September 26th will mark National Public Lands Day, and high volunteerism is expected in the Bureau of Land Management’s (BLM) Wilderness and other protected areas. Volunteerism on public lands -- which helps overburdened federal land managers maintain trails, pick up trash and more -- is on the rise nationally in BLM’s conservation lands and is significantly improving conservation efforts on Utah’s public lands. In 2007 and 2008, citizens spent more than 25,000 hours volunteering in Conservation System areas in Utah, at a value of more than a half million dollars.
Volunteer turnout around Public Lands Day is expected to be particularly high in lands that are part of the BLM’s National Landscape Conservation System. The system, which contains 27 million acres of conservation designations, was established in 2000 and took a large step forward when Congress established it permanently this March in the same legislation that designated new protected areas in Washington County. Volunteerism is expected to increase in the conservation system due in part to publicity around its permanent recognition by Congress this year.

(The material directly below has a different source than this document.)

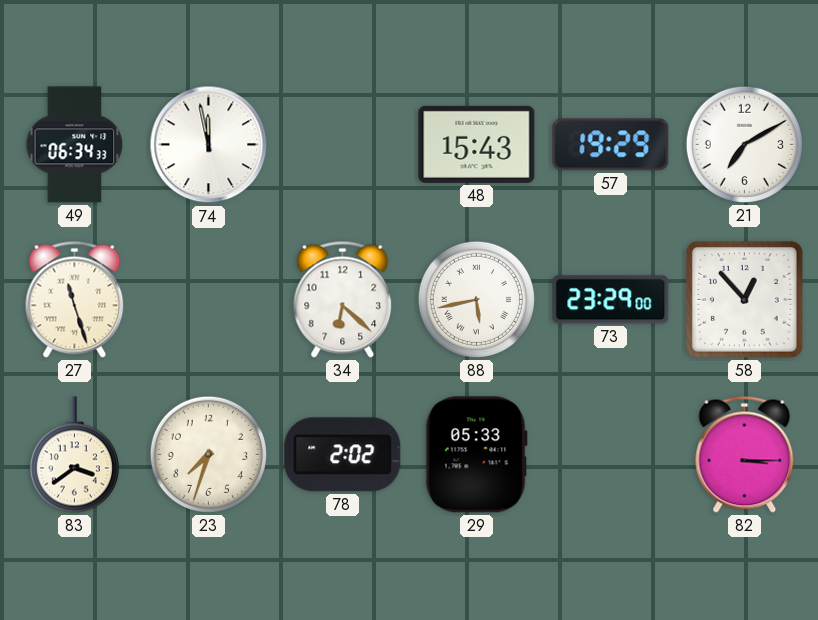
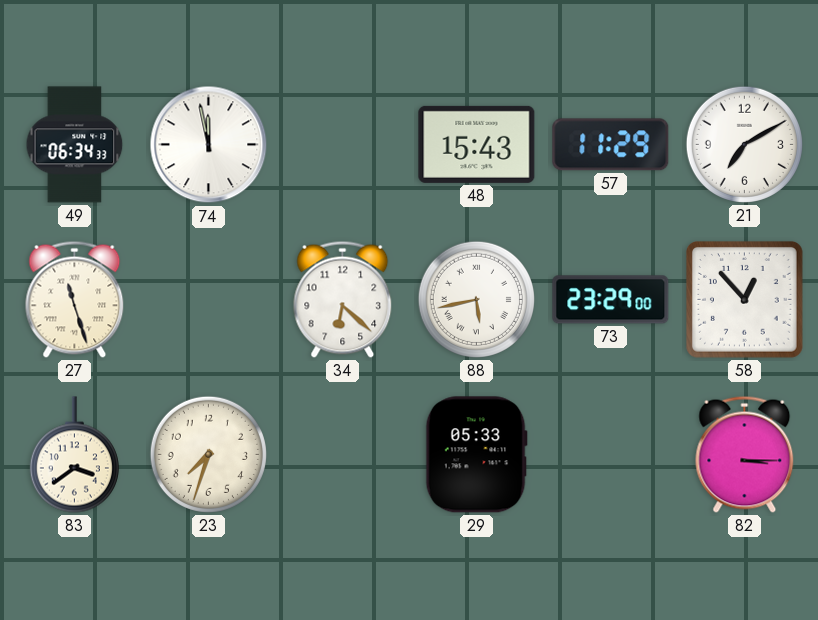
57: 19:29 -> 11:29
78: 2:02 -> none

“We know how many people were excited to see Utah’s new additions to the National Landscape Conservation System and are thrilled to see how much public enthusiasm there is for helping protect these special places,” said Ray Bloxham of the Southern Utah Wilderness Alliance, which is working with BLM to recruit and coordinate volunteers. “The volunteerism is particularly exciting as BLM prepares to celebrate the Conservation System’s tenth anniversary next year.”

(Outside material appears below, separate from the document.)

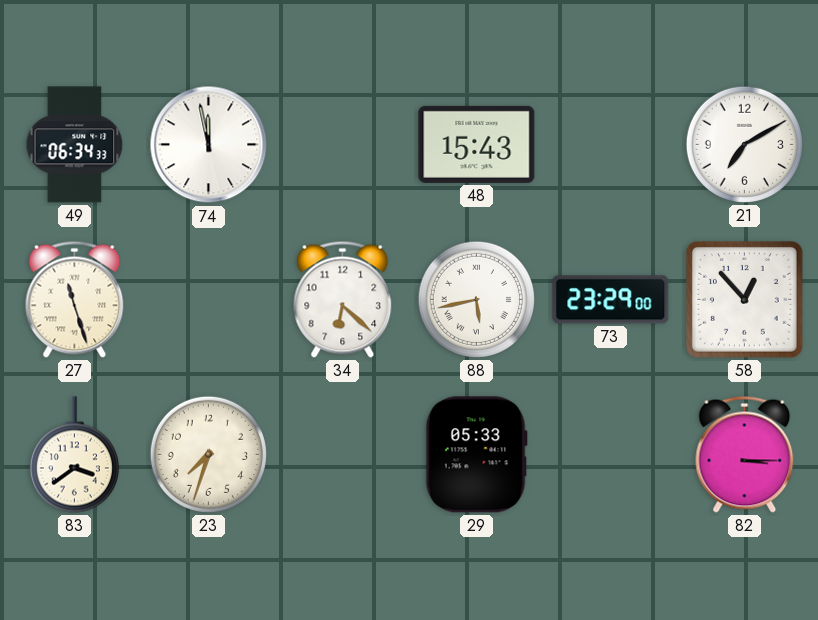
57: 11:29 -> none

In Utah, volunteers with Great Old Broads for Wilderness and Sierra Club will maintain trails, remove unauthorized fire rings, restore areas impacted by vehicle tracks entering Wilderness Study Areas (WSA), sign WSA boundaries, remove graffiti and monitor ancient archeological sites for illegal digging and vandalism on Cedar Mesa. At the newly designated Red Butte Wilderness Area in southwestern Utah’s Washington County, volunteers will help to implement the new Wilderness designation by eliminating vehicle tracks that enter the area, signing area boundaries where appropriate, rehabilitating and removing unsightly fire rings and generally cleaning up trash. Last week at the Westwater Canyon Wilderness Study Area, volunteers removed trash and non-native species and cleaned up campsites along the Colorado River.
Volunteerism on National Landscape Conservation System lands demonstrates the value of these special places to the public, with volunteerism increasing overall in the System. Last year, citizens across the country donated 344,000 hours of work at a value of nearly $7 million, equal to 13% of the System’s entire budget. The System’s lean budget makes these contributions even more valuable: last year, the System received barely more than $2.50 per acre for management, much less than other federal public lands systems. “There is no greater opportunity for the Conservation System to live up to its potential than to invest in volunteer programs,” said Rose Chilcoat of Great Old Broads for Wilderness.
“We’d love to see BLM commit a few more staff to these programs,” added John Garder of The Wilderness Society. “For almost $20 in returns for every dollar spent, they could see additional on-the-ground restoration projects that would return their investment tenfold, while also training the next generation of land managers.”